What the task asks => Return all the entries below exactly, except for the images they hold.

Stored items from a collection
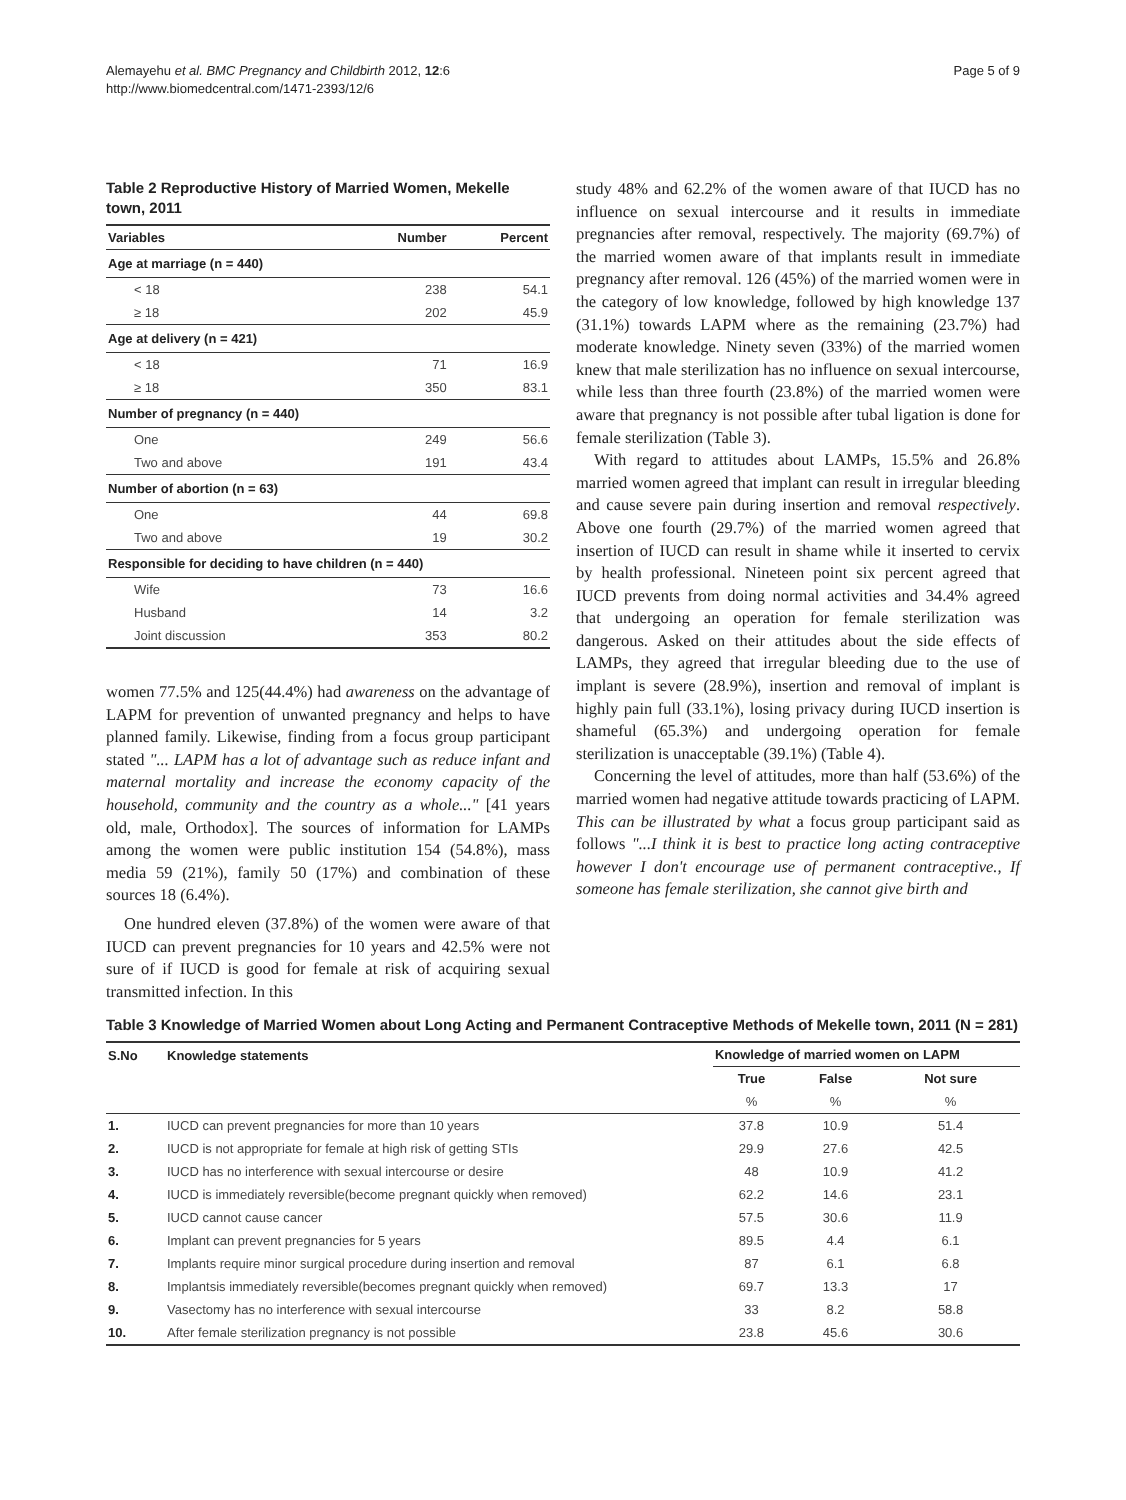Alemayehu et al. BMC Pregnancy and Childbirth 2012, 12:6
http://www.biomedcentral.com/1471-2393/12/6
Page 5 of 9
Table 2 Reproductive History of Married Women, Mekelle town, 2011
| Variables | Number | Percent |
| --- | --- | --- |
| Age at marriage (n = 440) | | |
| < 18 | 238 | 54.1 |
| ≥ 18 | 202 | 45.9 |
| Age at delivery (n = 421) | | |
| < 18 | 71 | 16.9 |
| ≥ 18 | 350 | 83.1 |
| Number of pregnancy (n = 440) | | |
| One | 249 | 56.6 |
| Two and above | 191 | 43.4 |
| Number of abortion (n = 63) | | |
| One | 44 | 69.8 |
| Two and above | 19 | 30.2 |
| Responsible for deciding to have children (n = 440) | | |
| Wife | 73 | 16.6 |
| Husband | 14 | 3.2 |
| Joint discussion | 353 | 80.2 |
women 77.5% and 125(44.4%) had awareness on the advantage of LAPM for prevention of unwanted pregnancy and helps to have planned family. Likewise, finding from a focus group participant stated "... LAPM has a lot of advantage such as reduce infant and maternal mortality and increase the economy capacity of the household, community and the country as a whole..." [41 years old, male, Orthodox]. The sources of information for LAMPs among the women were public institution 154 (54.8%), mass media 59 (21%), family 50 (17%) and combination of these sources 18 (6.4%).
One hundred eleven (37.8%) of the women were aware of that IUCD can prevent pregnancies for 10 years and 42.5% were not sure of if IUCD is good for female at risk of acquiring sexual transmitted infection. In this
study 48% and 62.2% of the women aware of that IUCD has no influence on sexual intercourse and it results in immediate pregnancies after removal, respectively. The majority (69.7%) of the married women aware of that implants result in immediate pregnancy after removal. 126 (45%) of the married women were in the category of low knowledge, followed by high knowledge 137 (31.1%) towards LAPM where as the remaining (23.7%) had moderate knowledge. Ninety seven (33%) of the married women knew that male sterilization has no influence on sexual intercourse, while less than three fourth (23.8%) of the married women were aware that pregnancy is not possible after tubal ligation is done for female sterilization (Table 3).
With regard to attitudes about LAMPs, 15.5% and 26.8% married women agreed that implant can result in irregular bleeding and cause severe pain during insertion and removal respectively. Above one fourth (29.7%) of the married women agreed that insertion of IUCD can result in shame while it inserted to cervix by health professional. Nineteen point six percent agreed that IUCD prevents from doing normal activities and 34.4% agreed that undergoing an operation for female sterilization was dangerous. Asked on their attitudes about the side effects of LAMPs, they agreed that irregular bleeding due to the use of implant is severe (28.9%), insertion and removal of implant is highly pain full (33.1%), losing privacy during IUCD insertion is shameful (65.3%) and undergoing operation for female sterilization is unacceptable (39.1%) (Table 4).
Concerning the level of attitudes, more than half (53.6%) of the married women had negative attitude towards practicing of LAPM. This can be illustrated by what a focus group participant said as follows "...I think it is best to practice long acting contraceptive however I don't encourage use of permanent contraceptive., If someone has female sterilization, she cannot give birth and
Table 3 Knowledge of Married Women about Long Acting and Permanent Contraceptive Methods of Mekelle town, 2011 (N = 281)
| S.No | Knowledge statements | Knowledge of married women on LAPM | | |
| --- | --- | --- | --- | --- |
| | | True | False | Not sure |
| | | % | % | % |
| 1. | IUCD can prevent pregnancies for more than 10 years | 37.8 | 10.9 | 51.4 |
| 2. | IUCD is not appropriate for female at high risk of getting STIs | 29.9 | 27.6 | 42.5 |
| 3. | IUCD has no interference with sexual intercourse or desire | 48 | 10.9 | 41.2 |
| 4. | IUCD is immediately reversible(become pregnant quickly when removed) | 62.2 | 14.6 | 23.1 |
| 5. | IUCD cannot cause cancer | 57.5 | 30.6 | 11.9 |
| 6. | Implant can prevent pregnancies for 5 years | 89.5 | 4.4 | 6.1 |
| 7. | Implants require minor surgical procedure during insertion and removal | 87 | 6.1 | 6.8 |
| 8. | Implantsis immediately reversible(becomes pregnant quickly when removed) | 69.7 | 13.3 | 17 |
| 9. | Vasectomy has no interference with sexual intercourse | 33 | 8.2 | 58.8 |
| 10. | After female sterilization pregnancy is not possible | 23.8 | 45.6 | 30.6 |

Expected output =>
Alemayehu et al. BMC Pregnancy and Childbirth 2012, 12:6
http://www.biomedcentral.com/1471-2393/12/6
Page 5 of 9
Table 2 Reproductive History of Married Women, Mekelle town, 2011
| Variables | Number | Percent |
| --- | --- | --- |
| Age at marriage (n = 440) | | |
| < 18 | 238 | 54.1 |
| ≥ 18 | 202 | 45.9 |
| Age at delivery (n = 421) | | |
| < 18 | 71 | 16.9 |
| ≥ 18 | 350 | 83.1 |
| Number of pregnancy (n = 440) | | |
| One | 249 | 56.6 |
| Two and above | 191 | 43.4 |
| Number of abortion (n = 63) | | |
| One | 44 | 69.8 |
| Two and above | 19 | 30.2 |
| Responsible for deciding to have children (n = 440) | | |
| Wife | 73 | 16.6 |
| Husband | 14 | 3.2 |
| Joint discussion | 353 | 80.2 |
women 77.5% and 125(44.4%) had awareness on the advantage of LAPM for prevention of unwanted pregnancy and helps to have planned family. Likewise, finding from a focus group participant stated "... LAPM has a lot of advantage such as reduce infant and maternal mortality and increase the economy capacity of the household, community and the country as a whole..." [41 years old, male, Orthodox]. The sources of information for LAMPs among the women were public institution 154 (54.8%), mass media 59 (21%), family 50 (17%) and combination of these sources 18 (6.4%).
One hundred eleven (37.8%) of the women were aware of that IUCD can prevent pregnancies for 10 years and 42.5% were not sure of if IUCD is good for female at risk of acquiring sexual transmitted infection. In this
study 48% and 62.2% of the women aware of that IUCD has no influence on sexual intercourse and it results in immediate pregnancies after removal, respectively. The majority (69.7%) of the married women aware of that implants result in immediate pregnancy after removal. 126 (45%) of the married women were in the category of low knowledge, followed by high knowledge 137 (31.1%) towards LAPM where as the remaining (23.7%) had moderate knowledge. Ninety seven (33%) of the married women knew that male sterilization has no influence on sexual intercourse, while less than three fourth (23.8%) of the married women were aware that pregnancy is not possible after tubal ligation is done for female sterilization (Table 3).
With regard to attitudes about LAMPs, 15.5% and 26.8% married women agreed that implant can result in irregular bleeding and cause severe pain during insertion and removal respectively. Above one fourth (29.7%) of the married women agreed that insertion of IUCD can result in shame while it inserted to cervix by health professional. Nineteen point six percent agreed that IUCD prevents from doing normal activities and 34.4% agreed that undergoing an operation for female sterilization was dangerous. Asked on their attitudes about the side effects of LAMPs, they agreed that irregular bleeding due to the use of implant is severe (28.9%), insertion and removal of implant is highly pain full (33.1%), losing privacy during IUCD insertion is shameful (65.3%) and undergoing operation for female sterilization is unacceptable (39.1%) (Table 4).
Concerning the level of attitudes, more than half (53.6%) of the married women had negative attitude towards practicing of LAPM. This can be illustrated by what a focus group participant said as follows "...I think it is best to practice long acting contraceptive however I don't encourage use of permanent contraceptive., If someone has female sterilization, she cannot give birth and
Table 3 Knowledge of Married Women about Long Acting and Permanent Contraceptive Methods of Mekelle town, 2011 (N = 281)
| S.No | Knowledge statements | Knowledge of married women on LAPM | | |
| --- | --- | --- | --- | --- |
| | | True | False | Not sure |
| | | % | % | % |
| 1. | IUCD can prevent pregnancies for more than 10 years | 37.8 | 10.9 | 51.4 |
| 2. | IUCD is not appropriate for female at high risk of getting STIs | 29.9 | 27.6 | 42.5 |
| 3. | IUCD has no interference with sexual intercourse or desire | 48 | 10.9 | 41.2 |
| 4. | IUCD is immediately reversible(become pregnant quickly when removed) | 62.2 | 14.6 | 23.1 |
| 5. | IUCD cannot cause cancer | 57.5 | 30.6 | 11.9 |
| 6. | Implant can prevent pregnancies for 5 years | 89.5 | 4.4 | 6.1 |
| 7. | Implants require minor surgical procedure during insertion and removal | 87 | 6.1 | 6.8 |
| 8. | Implantsis immediately reversible(becomes pregnant quickly when removed) | 69.7 | 13.3 | 17 |
| 9. | Vasectomy has no interference with sexual intercourse | 33 | 8.2 | 58.8 |
| 10. | After female sterilization pregnancy is not possible | 23.8 | 45.6 | 30.6 |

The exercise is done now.